Worst of all, the article claims that these digital women are “unrealistically idealized versions of their human counterparts.” To me, that sounds like they’re saying thin, slender, petite women don’t exist. The only woman in the list to look even close to unrealistic is Nabooru, who’s a character in a game with an already cartoon-like aesthetic. Yes, her waistline is close to impossible, but so is her nose, which Bulimia.com failed to edit for some reason. To claim all these women are “idealized versions of their human counterparts” is an insult to women who do have such body shapes and work hard to maintain them.

nabooru.png

But let’s put all of that aside and pretend for a minute that Bulimia.com is right—that to portray gaming women as thin is indeed unrealistic.

My response is, “So what?”

Video games aren’t real. In fact, many players use them specifically as a form of escapism from reality. I don’t boot up many video games expecting realistic portrayals of anything, from physics to story to combat. Why should what a character look like be any different? The men of Gears of War are ridiculously chiseled, gruff, meaty dudes, with just as “unrealistic” proportions as other games’ women—and that’s part of the fun. When I play Gears of War, I get to be a buff bro with a chainsaw gun instead of a skinny kid with glasses. But I don’t hear complaints that video games’ men are just as “unrealistic” as their women.

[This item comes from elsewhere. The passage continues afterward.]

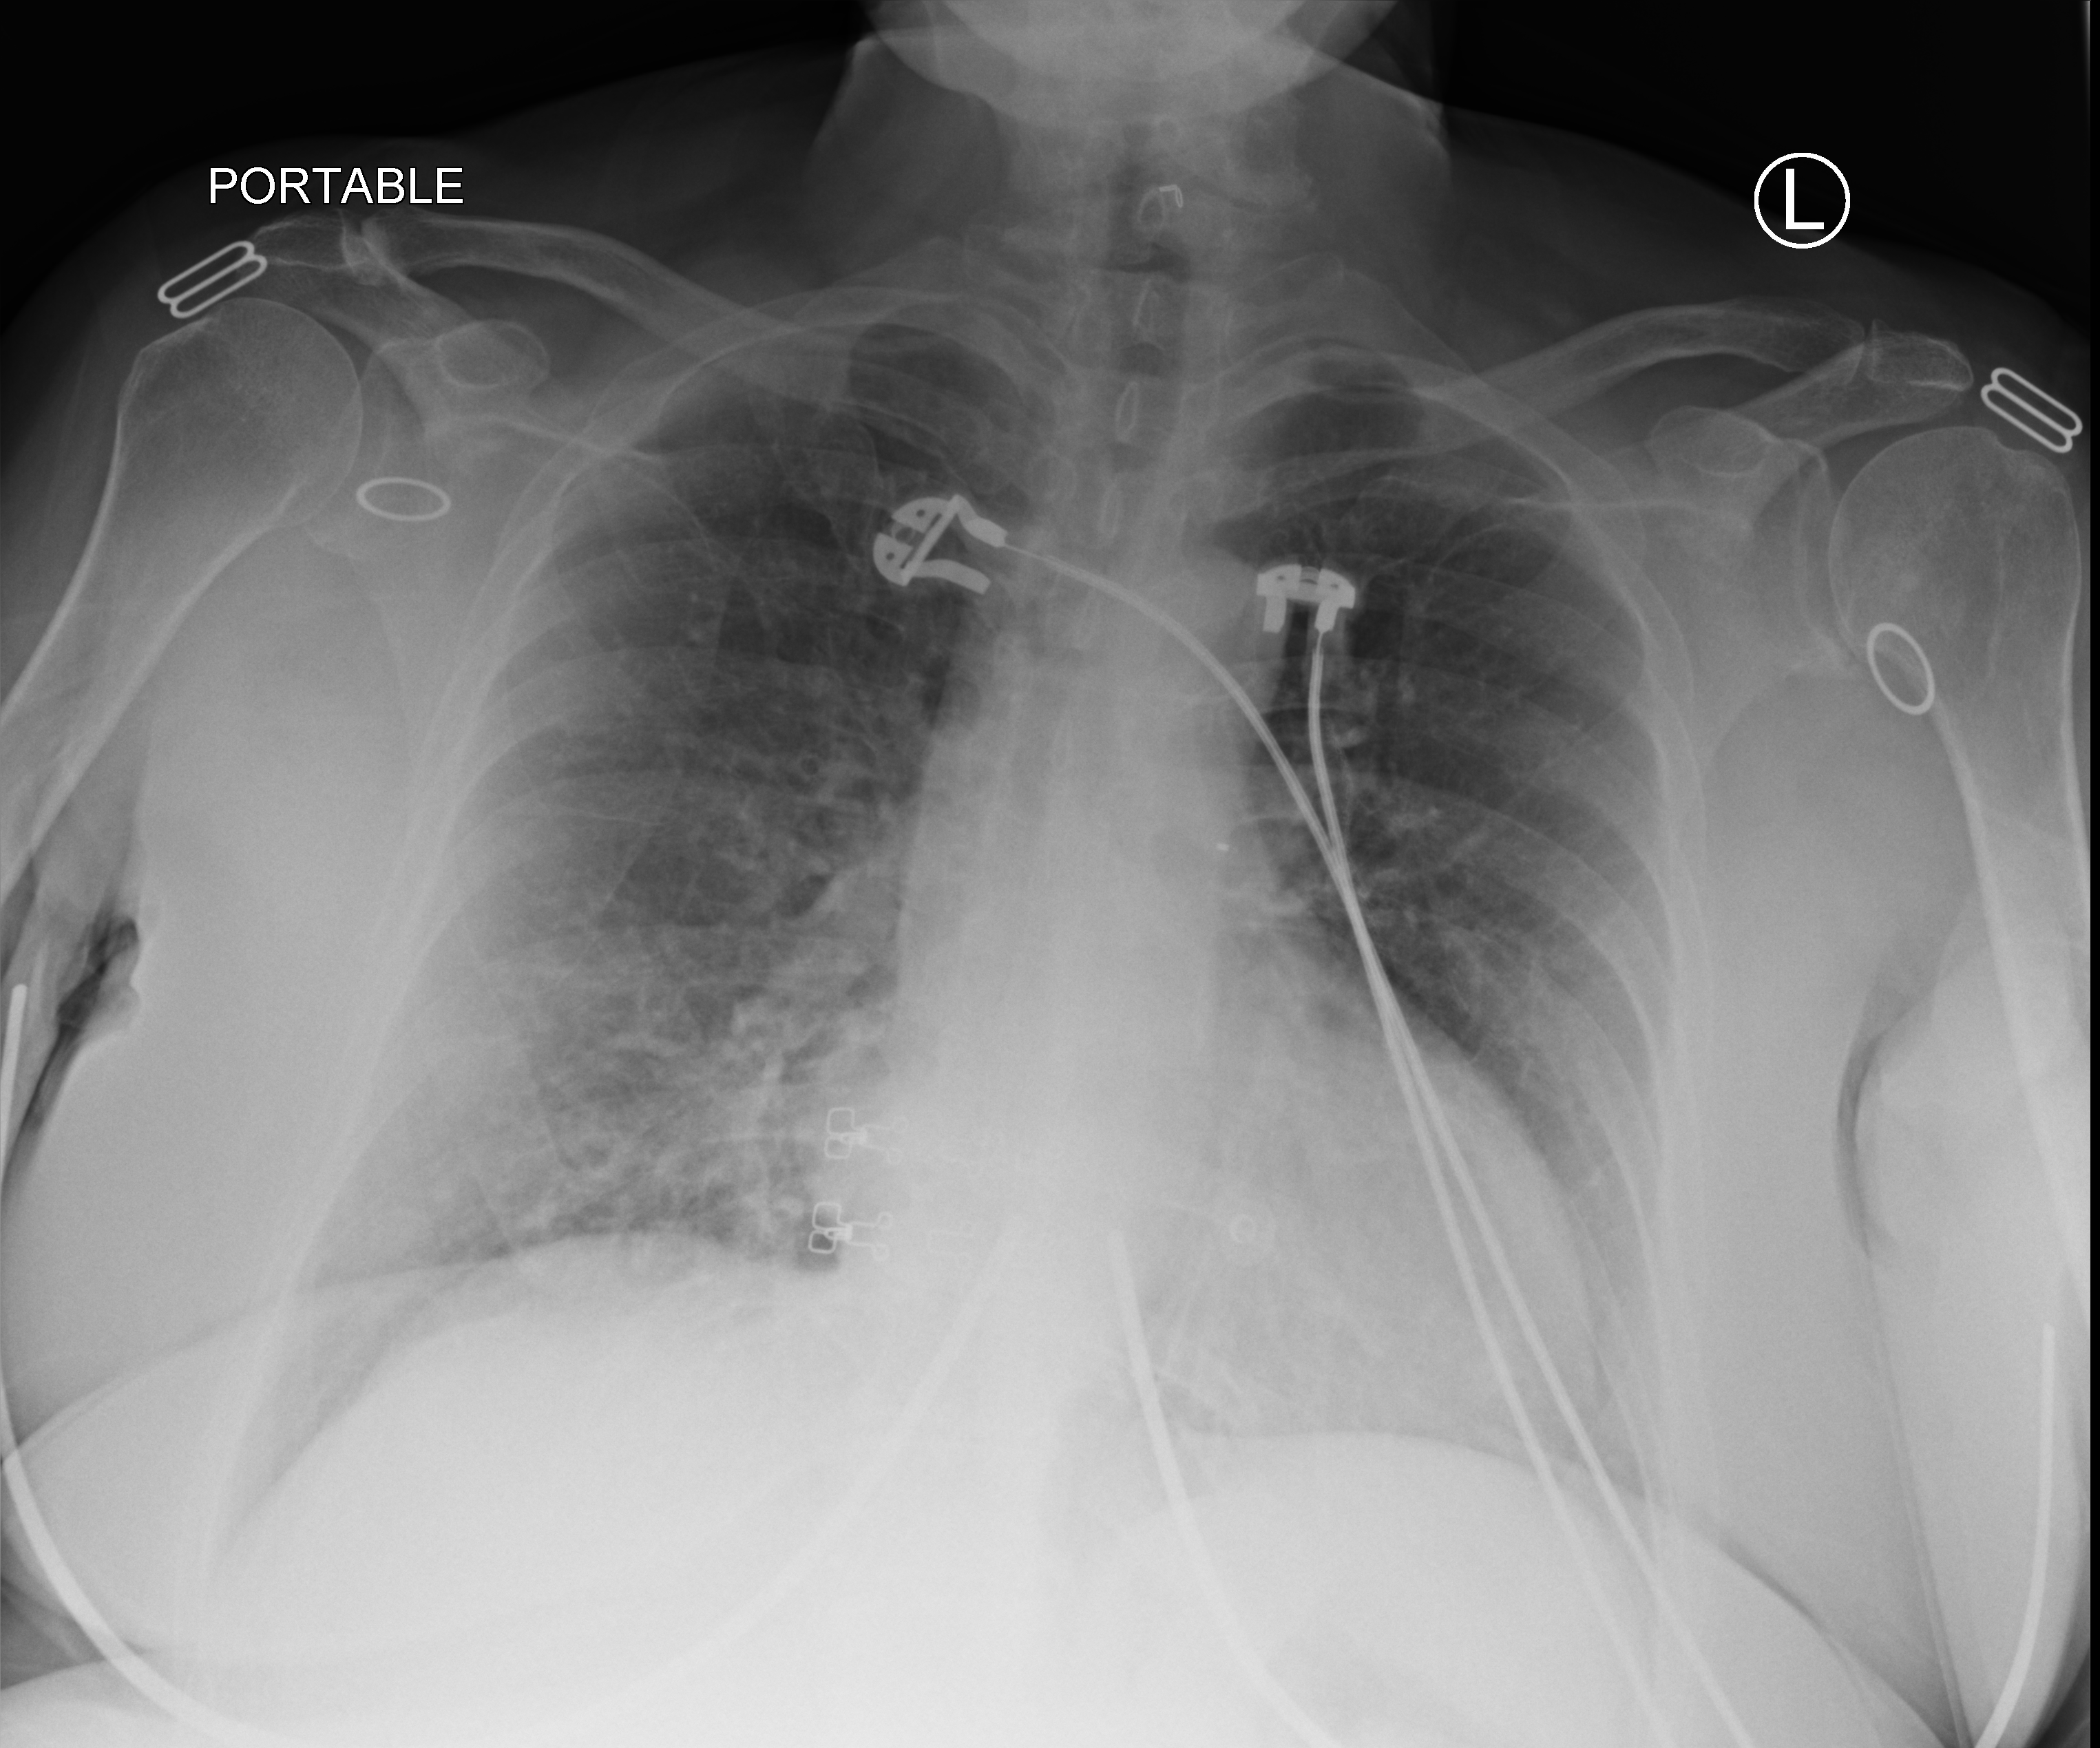
Chest X-ray (portable), anteroposterior (AP) projection. Female patient hospitalised with COVID-19, age 60–74 years.
Admission-level facts for this patient (not findings on this image; timing relative to this image not recorded):
- mechanically ventilated during this hospital stay: no
- admitted to intensive care during this hospital stay: no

Speaking of realism, surely you all remember Ellie from Borderlands 2. If Gearbox was aiming for realism with its game, Ellie, as big as she is, would probably be bedridden or dead, not happily running around without a care in the world. But absolutely no one cares. Because it’s a video game. In fact, many gamers, myself included, love Ellie, “unrealistic” weight or not.

Ellie
So much for no fat female characters in video games, huh?

The article ends by saying young girls could develop unhealthy ideas about what a woman should look like based on video games’ portrayal of women, potentially leading to eating disorders. I have no evidence to back this up, but I highly doubt that’s true just based on the fact that these women are digital, not real. If anything is damaging to young girls, it’s the lewd pop music videos they watch or the highly edited centerfolds of real women in the magazines they read, not the video games they don’t play. Furthermore, most—if not all—of the women featured in the article come from Teen- or Mature-rated games. Maybe parents shouldn’t let their impressionable kids play games not meant for them.

I appreciate what Bulimia.com is trying to do, but their approach is misguided. But what do I know? I’m probably just mansplaining anyway.